ありふれて、それでいて一つとして同じはない

これはあくまで個人的なものなので
「母娘(ケース低等浪人)」としておく
今現在悩んでいる人をさらに悩ませたり、関係性の良い人が不愉快に思ったりすることは避けたい。

なぜ書くか、ただ振り返りできれば笑いたいので書いてみる、長いのでご容赦を。

母とは


愛に溢れた人だと思った。
自分の欲はほとんど出さず、食事を子には多く与え
誕生日には「生まれてきてくれてありがとう」と言っていた。

また尊敬の対象だった。
道端の草花やさえずる鳥の声の正体はたいてい教えてくれた。悪口や文句を言うこともなかった。

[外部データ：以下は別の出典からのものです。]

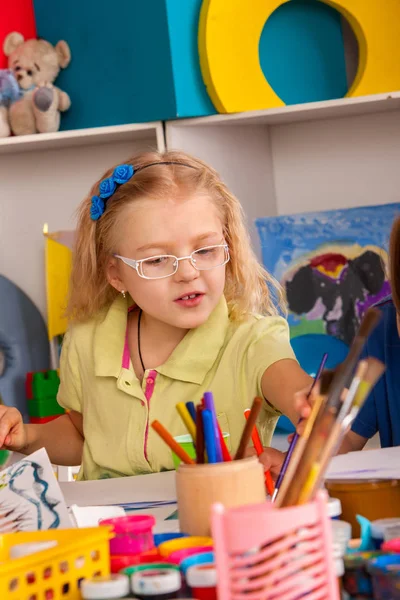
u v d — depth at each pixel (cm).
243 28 224
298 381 126
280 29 238
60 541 63
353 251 230
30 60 235
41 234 256
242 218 157
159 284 131
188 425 80
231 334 139
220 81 220
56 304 246
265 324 139
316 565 53
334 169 252
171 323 133
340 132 251
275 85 237
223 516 51
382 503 77
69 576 59
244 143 245
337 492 79
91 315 153
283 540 52
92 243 148
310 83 241
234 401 134
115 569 65
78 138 233
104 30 229
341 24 242
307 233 231
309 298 230
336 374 69
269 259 231
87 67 233
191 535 75
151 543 71
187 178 134
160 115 221
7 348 248
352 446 144
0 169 256
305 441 68
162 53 218
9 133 235
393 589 53
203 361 136
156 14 218
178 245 130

いろんな山を登り、たくさんの旅をし本を読み、様々な職に就き嫌いな食べ物がなくて書く字は整っていた。
それからたくさんの友人に囲まれていた。


自分に厳しく、そして子にも厳しかった。
まるで鋼でできた巨像のようだった。

素直じゃない・目つきが悪い・愛想がない・姿勢が悪い・字が汚い・文章がくどくて分かりづらい…きょうだいで私だけが家事を担った。家を追い出されたり殴られることも。そのたびに委縮し、ますます目つきの悪い疑心暗鬼な子になった
性格の歪みに輪をかけたことだろう。

将来困らないように、と言いながら
子を通して写る親である自分の満足のためではなかったか。もはや真偽はどうでも良い


「上を見ても下を見てもキリが無い。」
諦めろということか、絶望の後
数多くの物を手放し、いつしか人を羨む気持ちも消え去った。

母の変化


さらに年を重ねて母は病んだ
きっとどこかで無理をしていたのだろう
少しずつ積み重なって、澱となりやがて全てが淀み、黒く染まる。
一粒の雨水も、溜まれば堤防を決壊させるように、何事にも限りがあるのだ

怒りや負の感情を露わにし、欲にかられ
目指すべき大人像は崩れ反面教師となった、母。

鋼や鉄壁のような強さは綻び、小さく、脆くなった。
謝り不安そうな姿ははまるで”こわれもの注意”が付いたガラスの器だ。
母にあった強靭さは私に移り、強化された。
砕け散ったガラスをさらに粉々にしてしまうほどの強度に

母も私もどの時点で引き返せば良かったのだろう。
立場が逆転したというか作りが変わったのだ。
鋼がガラスに。粘土細工が鉄製に、
母も私も人間なのでもちろん比喩だ。

ただどこに完璧な家庭があり
完璧な親、そして子がいるのだろう。


復讐


ぶつかり合いそれでどこか最も分かり合えるとも思っていたが空想だった、
愛情が憎悪に変わり私は復讐を思いついた。
ささやかな復讐
「復讐」という響きには陰鬱な重さや負の印象を与えるがこれは前に進むためのバネ。棒を用いて高跳びするように。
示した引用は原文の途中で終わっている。